Question

Three particles of masses 1.0 kg, 2.0 kg and 3.0 kg are placed at the corners A, B and C respectively of an equilateral triangle ABC of edge 1 m. Locate the centre of mass of the system.

Answer 1

Taking BC as the X-axis and point B as the origin, the positions of masses m₁ = 1 kg, m₂ = 2 kg and m₃ = 3 kg are
$\left(0,0\right),\left(1,0\right)\mathrm{and}\left(\frac{1}{2},\frac{\sqrt{3}}{2}\right)$ respectively.

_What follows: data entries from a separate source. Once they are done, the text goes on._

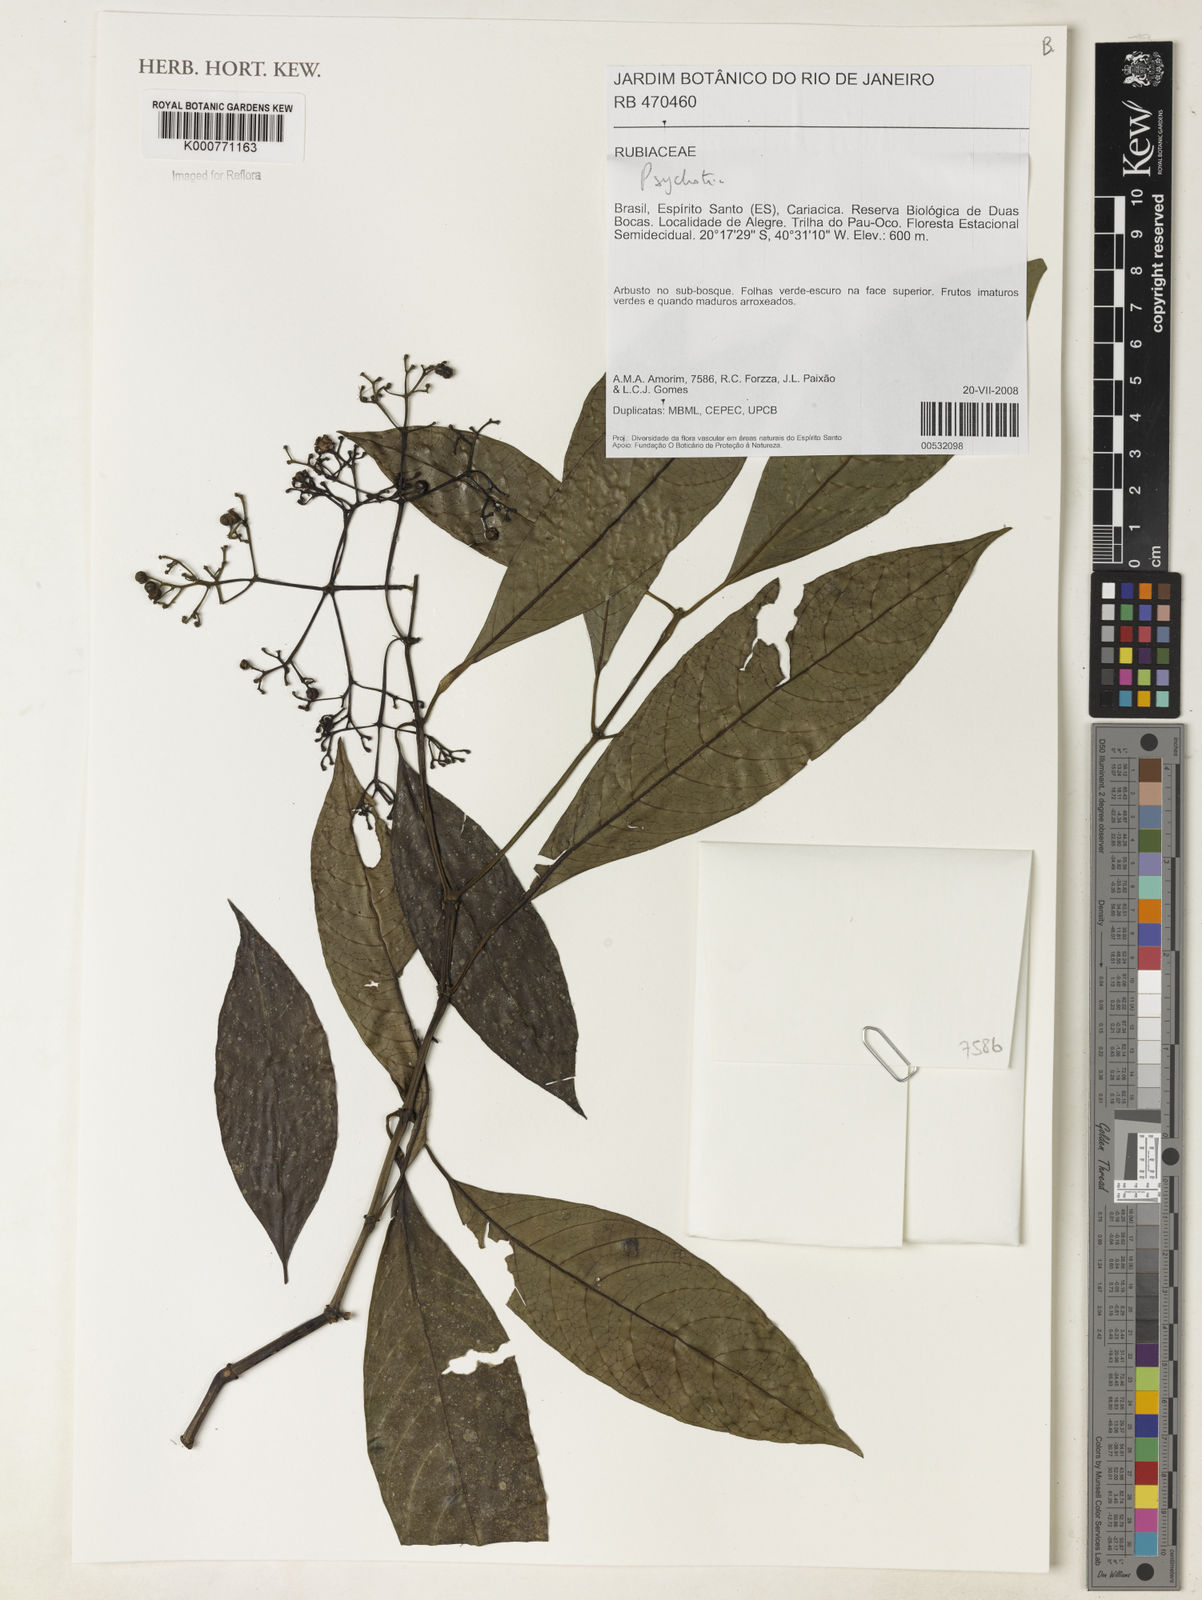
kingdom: Plantae
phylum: Tracheophyta
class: Magnoliopsida
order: Gentianales
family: Rubiaceae
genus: Psychotria
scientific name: Psychotria
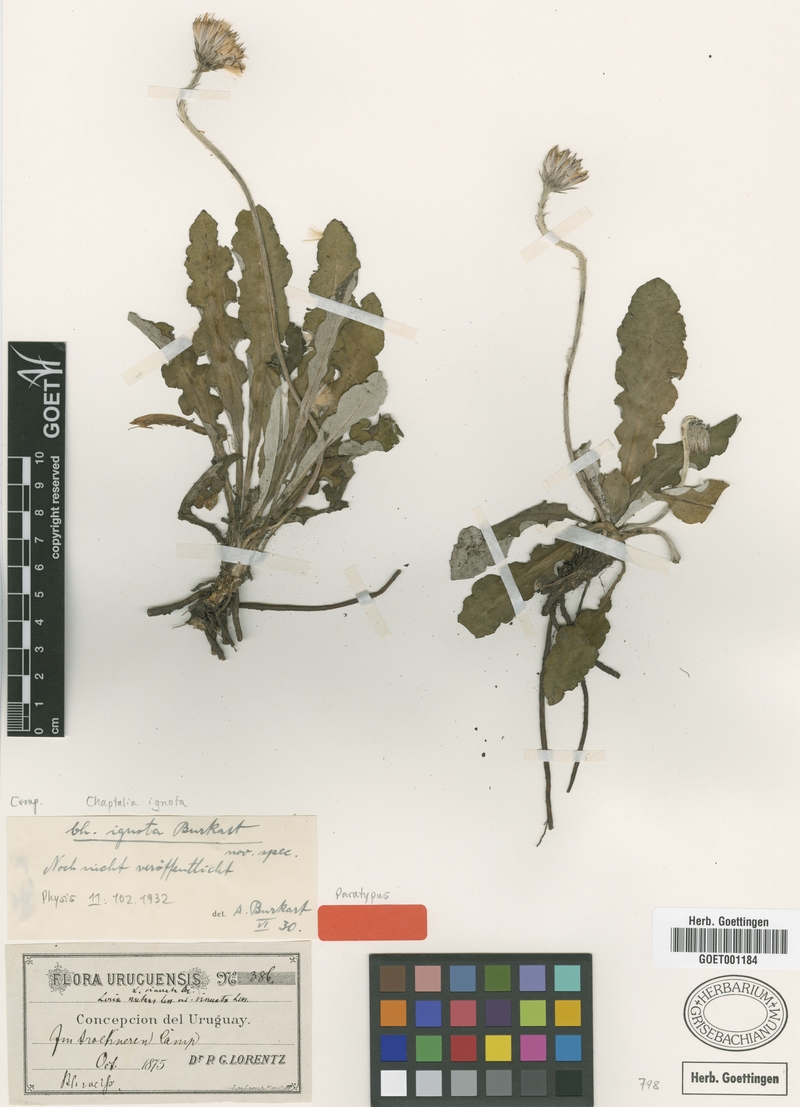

The position of centre of mass is given by:

$X_{\mathrm{cm}},Y_{\mathrm{cm}}=\frac{m_1{x}_1+m_2{x}_2+m_3{x}_3}{m_1+m_2+m_3},\frac{m_1{y}_1+m_2{y}_2+m_3{y}_3}{m_1+m_2+m_3}$
$$\begin{gathered} =\frac{1\times 0+2\times 1+3\times {\displaystyle \frac{1}{2}}}{1+2+3},\frac{1\times 0+2\times 0+3\times {\displaystyle \frac{\sqrt{3}}{2}}}{1+2+3} \\ =\frac{7}{12}\mathrm{m},\frac{\sqrt{3}}{4}\mathrm{m} \end{gathered}$$